A midwife is a professional trained in the care of a mother and baby during pregnancy, delivery, and the immediate postpartum period (the first 6 weeks following the delivery). A midwife is generally trained through an apprenticeship program under an experienced midwife, and may have no formal medical training. A person with this training is also known as a lay-midwife. There are also more formal training programs which vary in length from 1 to 3 years and award a technical certificate. State regulations of midwives vary. The practice of midwifery is illegal in some states and highly regulated in others. Some states require that midwives become licensed (LM) before practicing. Lay-midwives and LMs are very different from certified nurse midwifes (CNMs), which are advanced registered nurse practitioners who specialize in midwifery. Lay-midwives and licensed midwives generally provide care and attend deliveries in a patient’s home or in a free-standing birth center. Most hospitals and physician offices ban these categories of midwives from practicing within their facilities. A midwife may not carry the same malpractice insurance as a physician. Medical insurance does not generally cover the services of a lay or licensed midwife, but they typically provide services at a deep discount compared to a hospital. The salary of the midwife varies according to the number of patients. A midwife must assess the patient and her pregnancy to determine if a home or birth center birth is safe. If a patient is deemed “high-risk,” she must be transferred to a physician for care. The midwife follows the woman throughout her pregnancy, assessing for any abnormalities. The midwife attends to the woman during her labor and delivery, and ensures safe delivery of the newborn.
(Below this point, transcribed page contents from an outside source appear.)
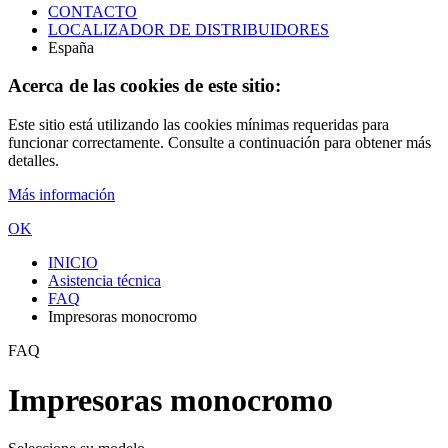
CONTACTO
LOCALIZADOR DE DISTRIBUIDORES
España
Acerca de las cookies de este sitio:
Este sitio está utilizando las cookies mínimas requeridas para
funcionar correctamente. Consulte a continuación para obtener más
detalles.
Más información
OK
INICIO
Asistencia técnica
FAQ
Impresoras monocromo
FAQ
Impresoras monocromo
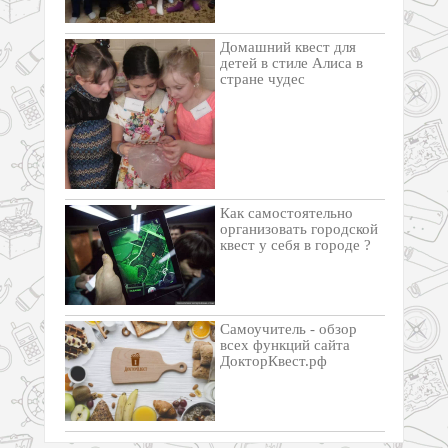
Домашний квест для
детей в стиле Алиса в
стране чудес
Как самостоятельно
организовать городской
квест у себя в городе ?
Самоучитель - обзор
всех функций сайта
ДокторКвест.рф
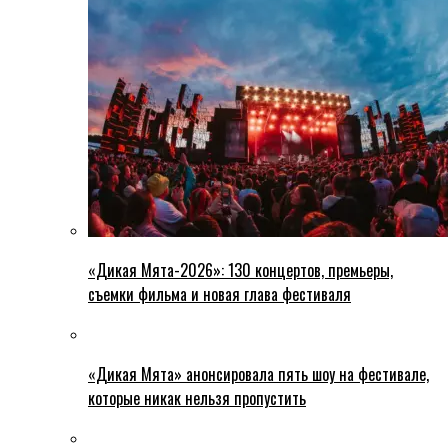
«Дикая Мята-2026»: 130 концертов, премьеры,
съемки фильма и новая глава фестиваля
«Дикая Мята» анонсировала пять шоу на фестивале,
которые никак нельзя пропустить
The patient assesses the mother post-delivery, repairs any lacerations, examines the newborn, and assists with breastfeeding. The midwife generally visits the pair the day after delivery to assess condition, and at 6 weeks postpartum. A midwife must be dedicated to the care of women, and able to understand and practice within the legal restrictions imposed.
Provide direct care before, during, and after pregnancy.
Manage and coordinate care during labor and delivery with the physician.
Provide gynecological and reproductive planning services.